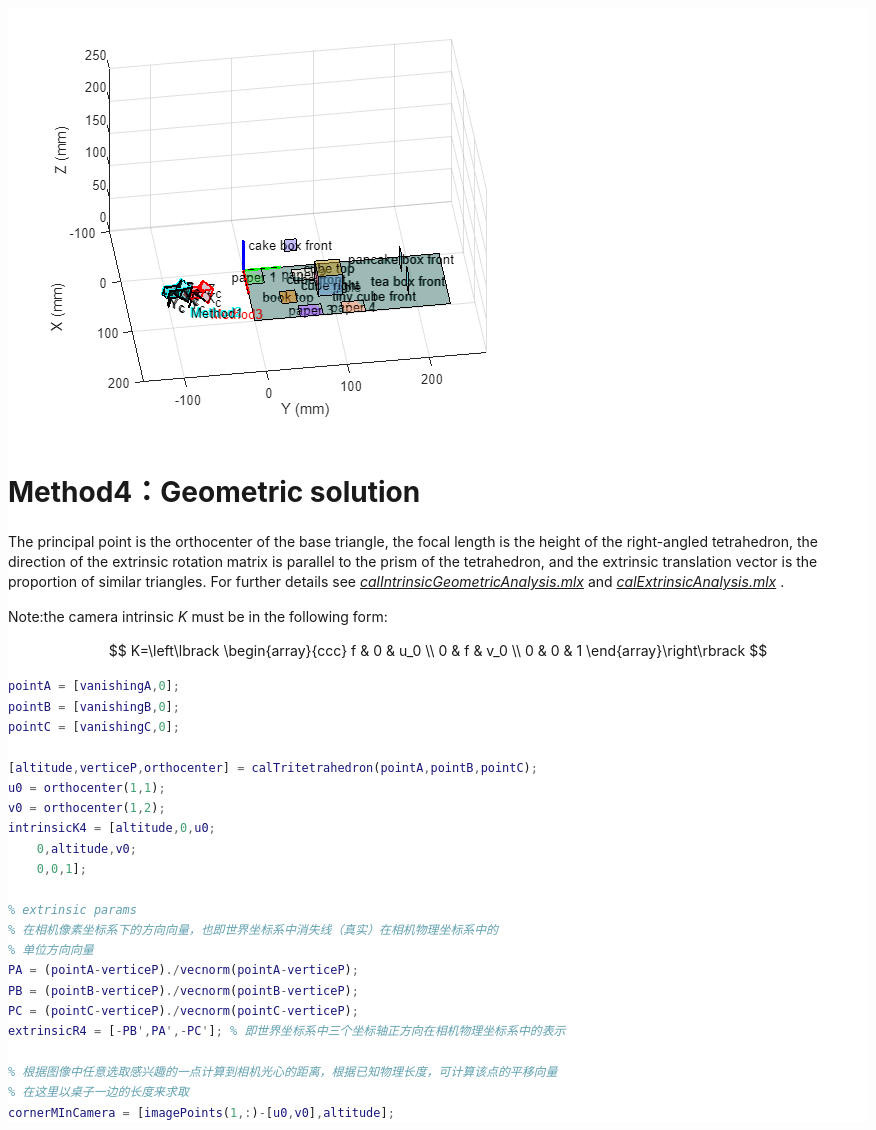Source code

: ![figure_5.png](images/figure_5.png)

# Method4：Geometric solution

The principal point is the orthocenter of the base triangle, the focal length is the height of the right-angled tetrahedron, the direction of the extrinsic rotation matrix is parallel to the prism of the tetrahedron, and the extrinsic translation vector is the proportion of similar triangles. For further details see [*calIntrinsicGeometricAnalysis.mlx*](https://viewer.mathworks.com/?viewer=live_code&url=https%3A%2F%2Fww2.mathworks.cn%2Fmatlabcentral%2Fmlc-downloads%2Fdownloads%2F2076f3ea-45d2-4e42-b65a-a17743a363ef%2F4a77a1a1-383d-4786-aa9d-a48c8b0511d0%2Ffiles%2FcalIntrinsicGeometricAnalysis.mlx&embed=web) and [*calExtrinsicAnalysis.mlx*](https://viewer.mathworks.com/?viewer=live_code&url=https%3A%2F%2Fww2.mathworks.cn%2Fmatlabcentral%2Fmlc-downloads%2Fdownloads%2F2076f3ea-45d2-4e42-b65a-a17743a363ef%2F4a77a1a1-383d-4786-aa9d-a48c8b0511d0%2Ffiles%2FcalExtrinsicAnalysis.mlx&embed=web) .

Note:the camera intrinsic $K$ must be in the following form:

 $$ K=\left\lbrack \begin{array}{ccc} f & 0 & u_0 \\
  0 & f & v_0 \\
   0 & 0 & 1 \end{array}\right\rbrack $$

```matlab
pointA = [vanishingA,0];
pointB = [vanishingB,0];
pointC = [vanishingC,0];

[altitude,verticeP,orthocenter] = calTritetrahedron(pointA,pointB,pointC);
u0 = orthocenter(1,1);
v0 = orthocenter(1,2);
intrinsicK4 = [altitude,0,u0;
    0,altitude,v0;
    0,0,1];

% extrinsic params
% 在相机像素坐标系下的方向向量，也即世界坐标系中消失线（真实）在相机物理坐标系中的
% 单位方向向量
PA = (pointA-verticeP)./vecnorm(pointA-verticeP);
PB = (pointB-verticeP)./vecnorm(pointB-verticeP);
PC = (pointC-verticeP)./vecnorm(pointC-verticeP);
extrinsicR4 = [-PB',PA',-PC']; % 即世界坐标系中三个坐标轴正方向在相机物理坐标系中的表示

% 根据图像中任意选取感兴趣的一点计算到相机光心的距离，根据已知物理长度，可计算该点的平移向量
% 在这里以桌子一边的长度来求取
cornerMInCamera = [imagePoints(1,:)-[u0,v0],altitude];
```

━━━━━━━━

Please repeat everything in the data above except the pictures, exactly as it reads.

Source code

: ![figure_5.png](images/figure_5.png)

# Method4：Geometric solution

The principal point is the orthocenter of the base triangle, the focal length is the height of the right-angled tetrahedron, the direction of the extrinsic rotation matrix is parallel to the prism of the tetrahedron, and the extrinsic translation vector is the proportion of similar triangles. For further details see [*calIntrinsicGeometricAnalysis.mlx*](https://viewer.mathworks.com/?viewer=live_code&url=https%3A%2F%2Fww2.mathworks.cn%2Fmatlabcentral%2Fmlc-downloads%2Fdownloads%2F2076f3ea-45d2-4e42-b65a-a17743a363ef%2F4a77a1a1-383d-4786-aa9d-a48c8b0511d0%2Ffiles%2FcalIntrinsicGeometricAnalysis.mlx&embed=web) and [*calExtrinsicAnalysis.mlx*](https://viewer.mathworks.com/?viewer=live_code&url=https%3A%2F%2Fww2.mathworks.cn%2Fmatlabcentral%2Fmlc-downloads%2Fdownloads%2F2076f3ea-45d2-4e42-b65a-a17743a363ef%2F4a77a1a1-383d-4786-aa9d-a48c8b0511d0%2Ffiles%2FcalExtrinsicAnalysis.mlx&embed=web) .

Note:the camera intrinsic $K$ must be in the following form:

 $$ K=\left\lbrack \begin{array}{ccc} f & 0 & u_0 \\
  0 & f & v_0 \\
   0 & 0 & 1 \end{array}\right\rbrack $$

```matlab
pointA = [vanishingA,0];
pointB = [vanishingB,0];
pointC = [vanishingC,0];

[altitude,verticeP,orthocenter] = calTritetrahedron(pointA,pointB,pointC);
u0 = orthocenter(1,1);
v0 = orthocenter(1,2);
intrinsicK4 = [altitude,0,u0;
    0,altitude,v0;
    0,0,1];

% extrinsic params
% 在相机像素坐标系下的方向向量，也即世界坐标系中消失线（真实）在相机物理坐标系中的
% 单位方向向量
PA = (pointA-verticeP)./vecnorm(pointA-verticeP);
PB = (pointB-verticeP)./vecnorm(pointB-verticeP);
PC = (pointC-verticeP)./vecnorm(pointC-verticeP);
extrinsicR4 = [-PB',PA',-PC']; % 即世界坐标系中三个坐标轴正方向在相机物理坐标系中的表示

% 根据图像中任意选取感兴趣的一点计算到相机光心的距离，根据已知物理长度，可计算该点的平移向量
% 在这里以桌子一边的长度来求取
cornerMInCamera = [imagePoints(1,:)-[u0,v0],altitude];
```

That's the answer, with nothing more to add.